Dans un large mouvement de brasse, elle remonta à la surface. Le vieux lui tournait le dos, à la recherche de son adversaire. Adenor ricana, il fallait bien être un vieil humain pour ne pas l’avoir vue ni entendue sortir de l’eau.
La jeune femme était hors d’haleine, l’apnée lui ayant coupé le souffle. La rage et l’envie d’en finir définitivement montaient en elle. Après tout, elle ne ferait avancer l’heure de sa mort que de quelques mois, une ou deux années au plus. Dague levée, elle approcha du sénile, prête à lui porter le coup fatidique. Mais avant qu’elle ne soit suffisamment proche pour l’atteindre, le vieux s’exclama :
- « Oooh, un papillon ! Il ressemble à celui que j’ai apprivoisé l’été dernier, lorsque j’avais 6 ans ! »Adenor soupira, penchant la tête légèrement en avant et fermant délicatement les yeux. Ce n’était qu’un vieux fou. Il n’avait pas réellement l’intention de s’en prendre à elle et ne méritait pas ce sort qu’elle lui destinait. L’homme suivait le papillon qui voletait vers la plage, oubliant instantanément la présence de l’elfe.
Trempée jusqu’aux os, la jeune femme rejoignit le rivage, importunée par le poids de ses vêtements gorgés d’eau.
Arrivant sur le sable, un applaudissement l’accueillit.
- « J’admire votre complaisance, Mademoiselle. »Un peu plus loin, un homme se tenait sur un rocher. Adenor le distinguait parfaitement. Il portait un masque mauve, cachant ses yeux et son long nez. Une longue barbiche noire prenait racine sur son menton pointu tandis qu’un petit anneau doré trouvait sa place sur son lobe droit. L’homme avait des allures de saltimbanque avant ses vêtements aux couleurs vives. Le plus impressionnant était sans doute son grand chapeau, terminé par une longue plume.
Jusqu’alors assis sur un rocher de la place, l’homme se leva, et salua Adenor dans une large révérence, dénudant sa tête pour l’occasion.
- « Nipolc, pour vous servir. »((Il ne manquait plus que ça ! Un dragueur lourd et sans importance qui me vantera moult qualités imaginaire ! Comme si j’avais le temps !))Adenor leva les yeux au ciel. Que pouvait-on bien lui vouloir encore ? Sans même adresser un regard à l’homme, elle poursuivit son chemin, essorant au mieux ses habits.

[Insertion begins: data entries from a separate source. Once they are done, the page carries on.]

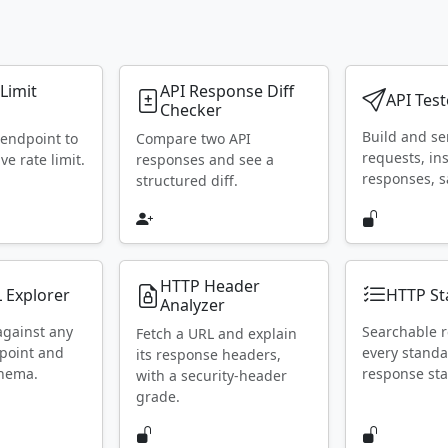
 Limit
API Response Diff
API Test
Checker
Build and s
 endpoint to
Compare two API
requests, in
ive rate limit.
responses and see a
responses, s
structured diff.
HTTP Header
 Explorer
HTTP St
Analyzer
against any
Searchable r
Fetch a URL and explain
point and
every stand
its response headers,
chema.
response sta
with a security-header
grade.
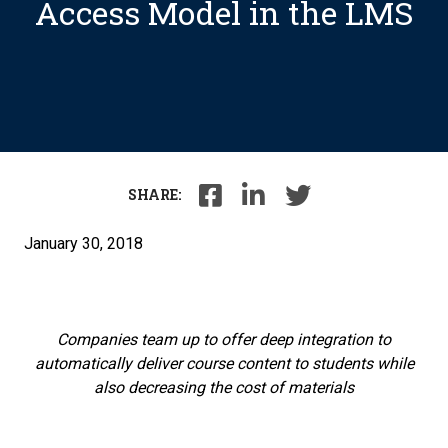
Access Model in the LMS
SHARE:
January 30, 2018
Companies team up to offer deep integration to
automatically deliver course content to students while
also decreasing the cost of materials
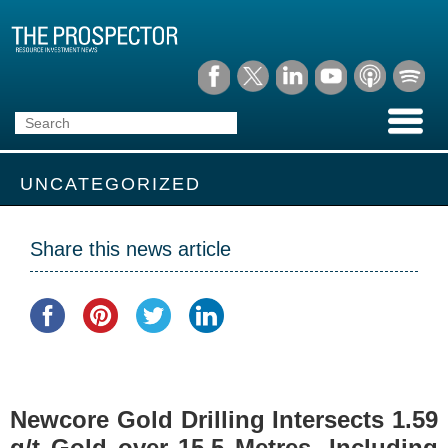
UNCATEGORIZED
Share this news article
Newcore Gold Drilling Intersects 1.59
g/t Gold over 15.5 Metres, Including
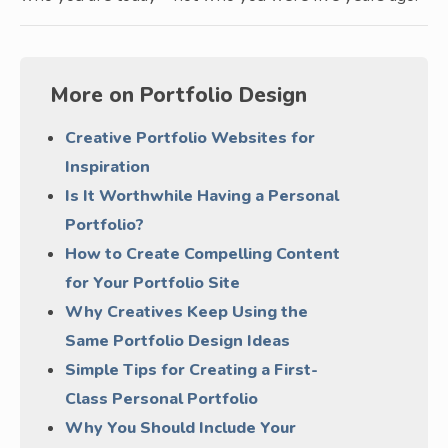
More on Portfolio Design
Creative Portfolio Websites for
Inspiration
Is It Worthwhile Having a Personal
Portfolio?
How to Create Compelling Content
for Your Portfolio Site
Why Creatives Keep Using the
Same Portfolio Design Ideas
Simple Tips for Creating a First-
Class Personal Portfolio
Why You Should Include Your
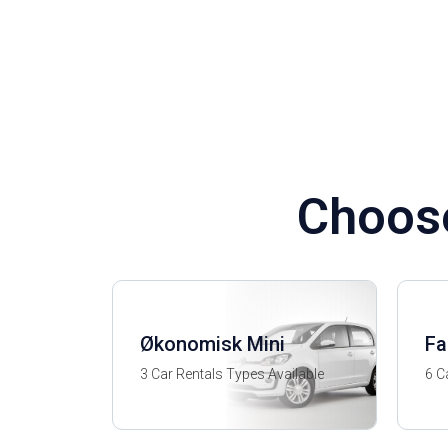
Choose
Økonomisk Mini
Fa
3 Car Rentals Types Available
6 C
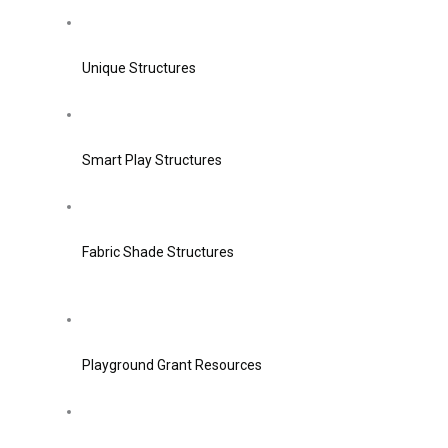
Unique Structures
Smart Play Structures
Fabric Shade Structures
Playground Grant Resources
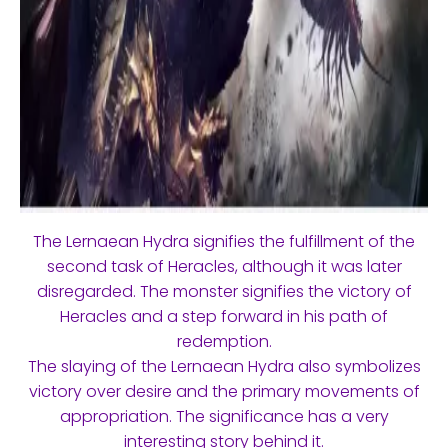
The Lernaean Hydra signifies the fulfillment of the
second task of Heracles, although it was later
disregarded. The monster signifies the victory of
Heracles and a step forward in his path of
redemption.
The slaying of the Lernaean Hydra also symbolizes
victory over desire and the primary movements of
appropriation. The significance has a very
interesting story behind it.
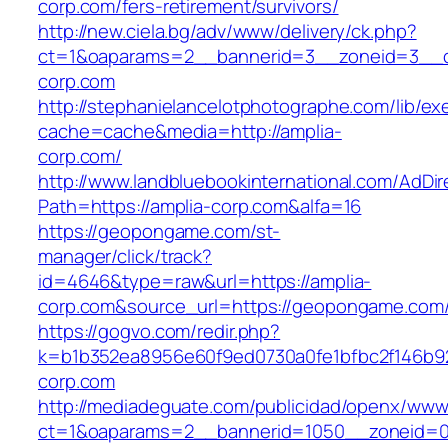
corp.com/fers-retirement/survivors/
http://new.ciela.bg/adv/www/delivery/ck.php?
ct=1&oaparams=2__bannerid=3__zoneid=3__c
corp.com
http://stephanielancelotphotographe.com/lib/ex
cache=cache&media=http://amplia-
corp.com/
http://www.landbluebookinternational.com/AdDir
Path=https://amplia-corp.com&alfa=16
https://geopongame.com/st-
manager/click/track?
id=4646&type=raw&url=https://amplia-
corp.com&source_url=https://geopongame.co
https://gogvo.com/redir.php?
k=b1b352ea8956e60f9ed0730a0fe1bfbc2f146b92
corp.com
http://mediadeguate.com/publicidad/openx/www/
ct=1&oaparams=2__bannerid=1050__zoneid=0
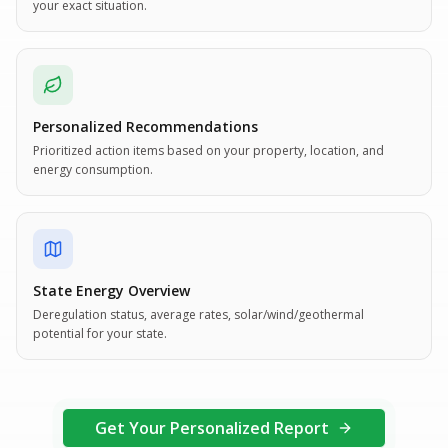
your exact situation.
Personalized Recommendations
Prioritized action items based on your property, location, and
energy consumption.
State Energy Overview
Deregulation status, average rates, solar/wind/geothermal
potential for your state.
Get Your Personalized Report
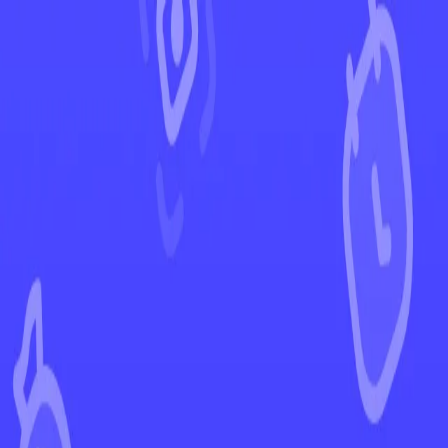
←
Back to Silver Tempest
EUR
USD
Home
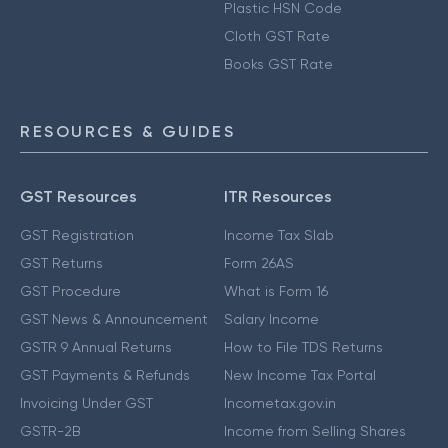
Plastic HSN Code
Cloth GST Rate
Books GST Rate
RESOURCES & GUIDES
GST Resources
ITR Resources
GST Registration
Income Tax Slab
GST Returns
Form 26AS
GST Procedure
What is Form 16
GST News & Announcement
Salary Income
GSTR 9 Annual Returns
How to File TDS Returns
GST Payments & Refunds
New Income Tax Portal
Invoicing Under GST
Incometax.gov.in
GSTR-2B
Income from Selling Shares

- « Vous m’excuserez, mais je n’ai plus de temps à perdre. Le jour est bien avancé et j’ai encore de nombreuses choses à faire. »- « Sans vouloir vous importuner, laissez-moi insister sur votre bonté. Vous auriez pu réduire ce vieillard en miettes. »- « Et il se pourrait que ce soit exactement ce que je ferrai avec vous si vous ne me fichez pas la paix ! »Adenor était énervée. La fatigue accumulée depuis le début de son voyage se faisait sentir et réduisant son temps de patiente. Elle parlait agressivement, sans doute plus qu’elle ne l’aurait souhaité. Elle stoppa sa marche et se tourna vers le jeune homme, lui faisant enfin réellement face.
- « Excusez-moi. Je vous remercie pour ces attentions, mais je suis pressée. Il faut que je trouve un bateau pour Kendra-Kâr avant la nuit. »Une lueur s’alluma dans les yeux de Nipolc. Il pouvait l’aider aisément.
- « Je suis l’homme qu’il vous faut ! Suivez-moi ! »Aussitôt dit, il se mit à courir à un rythme effréné qu’Adenor avait du mal à suivre, en direction du port.